— Your goal —
Retype every line of text in the records below without changing a single character, and leave out the pictures.

— Record excerpts —
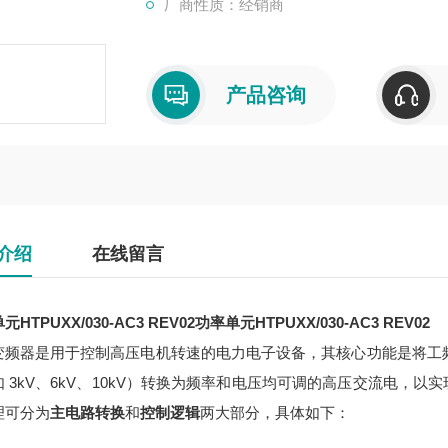
厂商性质：经销商
产品咨询
介绍
在线留言
HTPUXX/030-AC3 REV02
功率单元HTPUXX/030-AC3 REV02
变频器是用于控制高压电机转速的电力电子设备，其核心功能是将工
如 3kV、6kV、10kV）转换为频率和电压均可调的高压交流电，
理可分为
主电路转换
和
控制逻辑
两大部分，具体如下：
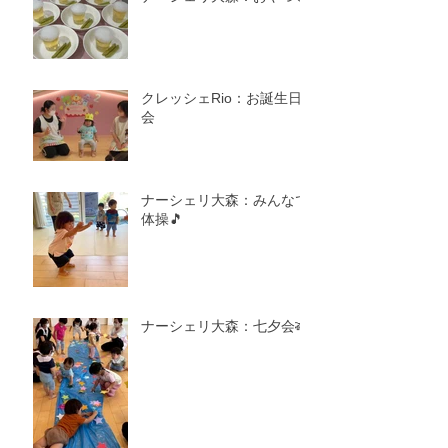
クレッシェRio：お誕生日
会
ナーシェリ大森：みんなで
体操🎵
ナーシェリ大森：七夕会🎋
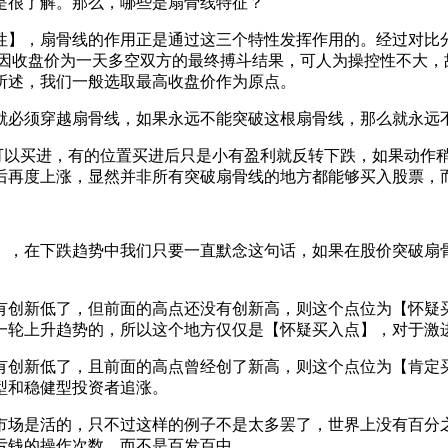
是很了解。那么，哪些是扇骨线特征？
】，扇骨线的作用正是通过这三个特性发挥作用的。经过对比分
因收盘价为一天多空双方的最终搏斗结果，可人为操控性不大，
所述，我们一般选取最高收盘价作为原点。
须穿越扇骨线，如果永远不能突破这根扇骨线，那么就永远不
以买进，有的位置买进后只是小有盈利就反转下跌，如果动作稍
后再度上涨，显然并非所有突破扇骨线的地方都能够买入股票，
，在下跌趋势中我们只要一直默念这句话，如果在股价突破扇骨
创新低了，但前面的高点还没有创新高，则这个点位为【怀疑买
一轮上升趋势的，所以这个地方仅仅是【怀疑买入点】，对于激进
创新低了，且前面的高点曾经创了新高，则这个点位为【肯定买
型和稳健型投资者追涨。
场是活的，只不过这样的例子不是太多罢了，世界上没有百分之
亏钱的操作次数，而不是百发百中。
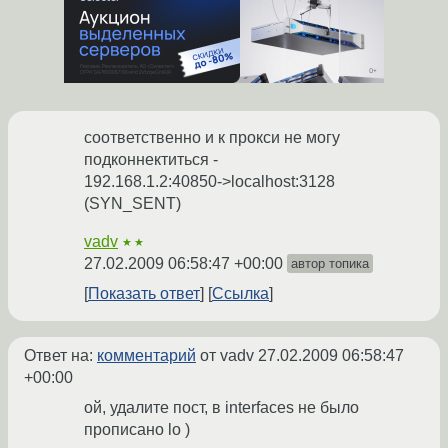
соответственно и к прокси не могу
подконнектиться -
192.168.1.2:40850->localhost:3128
(SYN_SENT)
vadv
★★
27.02.2009 06:58:47 +00:00
автор топика
Показать ответ
Ссылка
Ответ на:
комментарий
от vadv
27.02.2009 06:58:47
+00:00
ой, удалите пост, в interfaces не было
прописано lo )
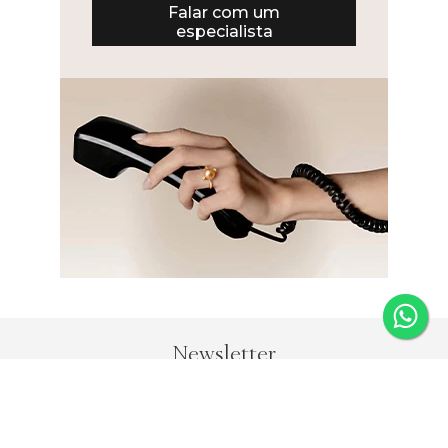
Falar com um
especialista
Newsletter
Fique por dentro das novidades e receba 5% de desconto
na primeira compra.
*Válido somente para joias e não acumulativo com outras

— Finished task —
厂商性质：经销商
产品咨询
介绍
在线留言
HTPUXX/030-AC3 REV02
功率单元HTPUXX/030-AC3 REV02
变频器是用于控制高压电机转速的电力电子设备，其核心功能是将工
如 3kV、6kV、10kV）转换为频率和电压均可调的高压交流电，
理可分为
主电路转换
和
控制逻辑
两大部分，具体如下：
クレッシェRio：お誕生日
会
ナーシェリ大森：みんなで
体操🎵
ナーシェリ大森：七夕会🎋
是很了解。那么，哪些是扇骨线特征？
】，扇骨线的作用正是通过这三个特性发挥作用的。经过对比分
因收盘价为一天多空双方的最终搏斗结果，可人为操控性不大，
所述，我们一般选取最高收盘价作为原点。
须穿越扇骨线，如果永远不能突破这根扇骨线，那么就永远不
以买进，有的位置买进后只是小有盈利就反转下跌，如果动作稍
后再度上涨，显然并非所有突破扇骨线的地方都能够买入股票，
，在下跌趋势中我们只要一直默念这句话，如果在股价突破扇骨
创新低了，但前面的高点还没有创新高，则这个点位为【怀疑买
一轮上升趋势的，所以这个地方仅仅是【怀疑买入点】，对于激进
创新低了，且前面的高点曾经创了新高，则这个点位为【肯定买
型和稳健型投资者追涨。
场是活的，只不过这样的例子不是太多罢了，世界上没有百分之
亏钱的操作次数，而不是百发百中。
соответственно и к прокси не могу
подконнектиться -
192.168.1.2:40850->localhost:3128
(SYN_SENT)
vadv
★★
27.02.2009 06:58:47 +00:00
автор топика
Показать ответ
Ссылка
Ответ на:
комментарий
от vadv
27.02.2009 06:58:47
+00:00
ой, удалите пост, в interfaces не было
прописано lo )
Falar com um
especialista
Newsletter
Fique por dentro das novidades e receba 5% de desconto
na primeira compra.
*Válido somente para joias e não acumulativo com outras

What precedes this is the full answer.